Felix Kramer ist kaum wieder zu erkennen. In einen mausgrauen Regenumhang gehüllt, wirkt er wie ein Eremit. Ungewaschene, lange Haarsträhnen ragen unter der tief ins Gesicht gezogenen Kapuze hervor. Die Augen bedeckt eine Tauchbrille. In seiner entbehrungsreichen Zeit hat er anscheinend jeder Kommunikation entsagt. Wie ein Maulwurf, der tief in den Urgründen seiner unbeschallten Seele kramt, wirkt er. Das scheint seiner Stimmung insgesamt nicht gut getan zu haben. Seine Äußerungen, die er zunächst von sich gibt, sind einsilbig.
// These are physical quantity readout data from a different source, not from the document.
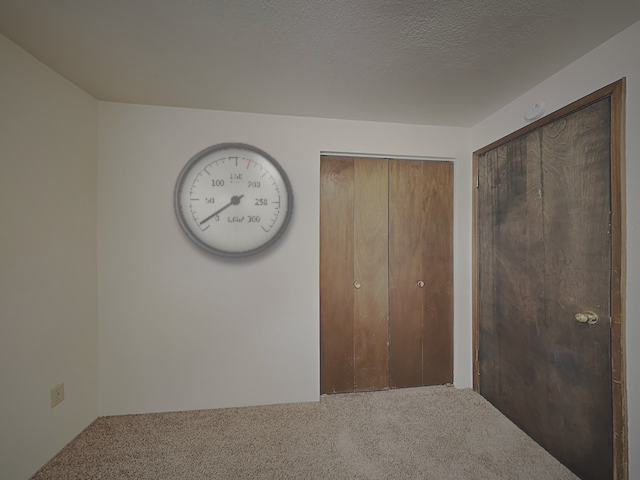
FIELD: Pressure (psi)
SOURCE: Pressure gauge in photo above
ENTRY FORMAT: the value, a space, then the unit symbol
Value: 10 psi
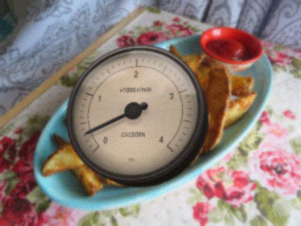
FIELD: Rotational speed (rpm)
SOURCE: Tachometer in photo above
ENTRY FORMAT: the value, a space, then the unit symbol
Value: 300 rpm
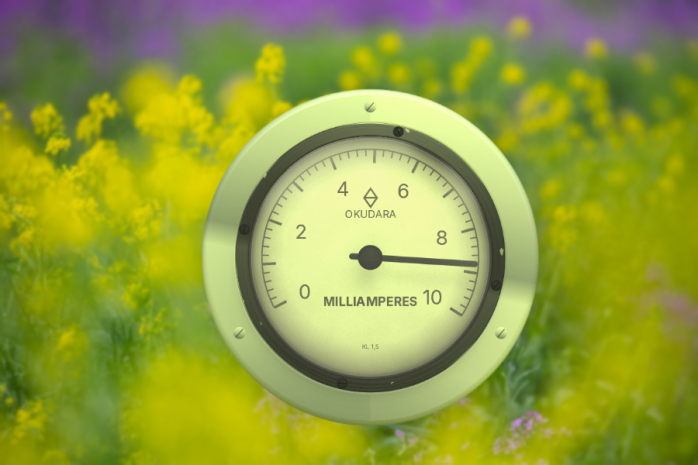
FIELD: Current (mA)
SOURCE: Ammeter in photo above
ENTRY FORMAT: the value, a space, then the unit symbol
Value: 8.8 mA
Meist lässt er andere für sich von Konserve sprechen. Medieneinsatz ist wieder erlaubt und wird eifrig genutzt. Meist sind alle Geräte gleichzeitig in Betrieb: CD-Player, Video-Player, Kassettenrekorder, Fernseher. Geschichten von toten, einarmigen Kindern, Hörspielen von Naturerkundungen und Klagen über die Philosophiearmut dieser Zeit sind zu hören. Letztere wird nur zu verständlich, wenn man bedenkt, wie die Medienbeschallung den Gedankenfluss zerhacken kann. So bleiben konsequenterweise auch in Felix Kramers Performance nur Bruchstücke von Gedankengängen übrig.
Zum Schluss schlägt er in die „Logout“-Holzplatte mit Mühe ein Loch, damit der in einem Einmachglas gefangener Goldfisch einen Ausblick in seine Zukunft nehmen kann. Die soll sogleich beginnen und so steigen alle Zuschauer mit Kramer an Deck und entlassen den Fisch in die Elbe. Eine Chance auf Freiheit hat er gehabt.
Der gesundheitsfördernde Effekt von Fastenkuren sei allgemein sehr umstritten, hatte die Organisatorin des Festivals „Wahrschau“ auf der MS Bleichen Freifrau von Schulz zu Beginn angemerkt. Zumindest in Bezug aufs Medienfasten unterstützt Kramer die Fraktion der Skeptiker mit seinem Selbstversuch. Ein Mehr an Gelassenheit, Sinnhaltigkeit und Glück war an dem Probanten Kramer nicht zu beobachten.